Impact of laser shock peening on the microstructure and mechanical performance of 7075 aluminum alloy
Fanghui Wang, Ziheng Ding, Hushan Li, Chaogang Ding, Donghe Zhang, Debin Shan, Bin Guo, Jie Xu
Abstract
7075 aluminum alloy is extensively utilized in high-end manufacturing sectors such as aerospace, owing to its outstanding mechanical properties. However, the 7075 aluminum alloy typically experiences multiple complex working conditions during its service. Enhancing its performance is crucial for improving the service reliability of the entire structure. This study explores the effects of laser shock peening (LSP) on the microstructure and mechanical properties of 7075 aluminum alloy. The results demonstrate that LSP significantly improves microhardness, tensile strength, and strain-hardening behavior, while promoting grain refinement and increasing dislocation density.

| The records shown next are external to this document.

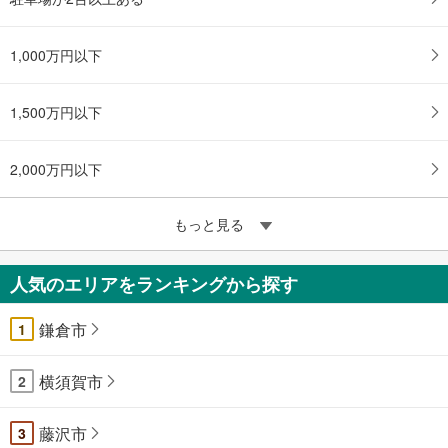
1,000万円以下
1,500万円以下
2,000万円以下
もっと見る
人気のエリアをランキングから探す
鎌倉市
1
横須賀市
2
藤沢市
3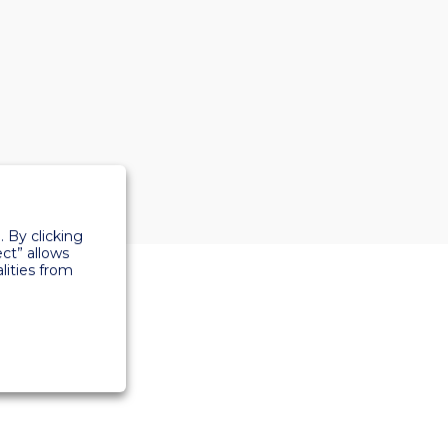
 By clicking
ect” allows
lities from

With an increasing number of LSP cycles, dislocation density rises, leading to the formation of fine-grained surface layer. After LSP for 4 cycles, the surface microhardness increased to 205.8 HV, reflecting a rise of 21.73%. The yield strength and ultimate tensile strength were measured at 510.06 MPa and 572.11 MPa, respectively, indicating increases of 9.62% and 5.40%. Furthermore, LSP-treated specimens exhibited higher strain-hardening rate compared to the untreated alloy, indicating enhanced strengthening. However, elongation decreased with the increase in LSP cycles, likely due to the elevated dislocation density and the consequent reduction in plastic deformation capacity. Overall, LSP emerges as a promising surface treatment technique for enhancing the mechanical properties of 7075 aluminum alloy, with potential applications in industries demanding high-strength materials.